Amid the increasing strife of the village, five separate characters, each more different from the next, ultimately come together to make a break for it.  A blindsided priest (Michel Piccoli), an increasingly deranged older man (Charles Vanel) and his young mute daughter (Michéle Girardon), a headstrong prostitute (Simone Signoret), and an uneasy man of action (Georges Marchal) all wind up thrust together in the dark woods.  Or as the title poetically puts it, “the garden”.  The trouble is, this garden has already yielded far too much in way of growth; none of it asked for or wanted.  Likewise, the struggles for different diamonds that bookend this film are, in and of themselves not particularly useful in their discovery contexts.
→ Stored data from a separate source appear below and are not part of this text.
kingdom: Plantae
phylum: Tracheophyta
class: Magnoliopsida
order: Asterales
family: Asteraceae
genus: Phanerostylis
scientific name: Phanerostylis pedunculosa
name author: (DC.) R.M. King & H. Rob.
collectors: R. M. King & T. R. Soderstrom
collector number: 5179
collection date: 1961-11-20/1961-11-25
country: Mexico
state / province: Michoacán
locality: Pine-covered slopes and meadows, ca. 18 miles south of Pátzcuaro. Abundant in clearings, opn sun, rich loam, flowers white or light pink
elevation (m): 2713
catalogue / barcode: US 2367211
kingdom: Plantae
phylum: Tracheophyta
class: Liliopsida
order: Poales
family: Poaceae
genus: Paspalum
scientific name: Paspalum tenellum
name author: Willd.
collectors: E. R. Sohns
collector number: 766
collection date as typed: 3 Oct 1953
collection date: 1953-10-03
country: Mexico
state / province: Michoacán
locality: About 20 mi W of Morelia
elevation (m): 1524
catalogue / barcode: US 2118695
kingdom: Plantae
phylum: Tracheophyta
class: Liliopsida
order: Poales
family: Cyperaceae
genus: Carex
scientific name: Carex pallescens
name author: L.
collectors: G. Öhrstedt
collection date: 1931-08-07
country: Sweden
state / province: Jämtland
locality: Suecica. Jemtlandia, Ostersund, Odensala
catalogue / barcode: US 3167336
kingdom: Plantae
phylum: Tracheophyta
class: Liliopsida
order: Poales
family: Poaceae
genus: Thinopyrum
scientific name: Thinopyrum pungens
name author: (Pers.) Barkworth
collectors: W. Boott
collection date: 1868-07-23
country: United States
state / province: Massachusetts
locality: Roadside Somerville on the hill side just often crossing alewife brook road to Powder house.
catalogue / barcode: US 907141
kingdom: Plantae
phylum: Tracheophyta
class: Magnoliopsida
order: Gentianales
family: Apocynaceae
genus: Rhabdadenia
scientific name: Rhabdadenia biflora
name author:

In the aforementioned essay, Death in the Garden is referred to as both poetry and prose.  In that sense, Buñuel’s core actors are a compelling blend of those with great presence and those of great performance.  (The former category occupied by Girardon and Piccoli, the latter by Varnel and Signoret).  In the end, it’s a winning enough ensemble, even as one might guess, most of the characters themselves don’t exactly prevail.  Curiously, many would go on or continue the then current paths to a certain vitality in the French cinema.  That goes a long way to affirm this as a French film, which is debatable, considering the linage of its financing and its director.

In the Kino Classic’s Blu-ray bonus features, the great film critic Tony Rayns is on hand to discuss Buñuel at length via a single-shot video interview.  While Rayns is a great get, the use of any B-roll at all during his thirty-plus minute talk would help to break up the inevitable monotony.  On the audio side, film critic Samm Deighan gives an impressively in-depth and quite listenable commentary over the film itself.  Being that she also covers Buñuel in detail well beyond this specific film (though she does a great job of always getting back to it), it’s not a stretch to imagine Deighan giving this talk not over Death in the Garden, but in a lecture hall with a good PowerPoint presentation.

Though any and all Buñuel films should be available in high definition, Death in the Garden isn’t an entry that one would label “required viewing”.  That is, unless you’re like me, a still lingering fan of the television series LOST… in that case, this film is elevated to something of a must-see, if only for its obvious similarities.  These characters, like the fated passengers of Oceanic Flight 815, live in a world where righteousness and evil seem very far apart.  But, as Buñuel might agree, that is not the real world.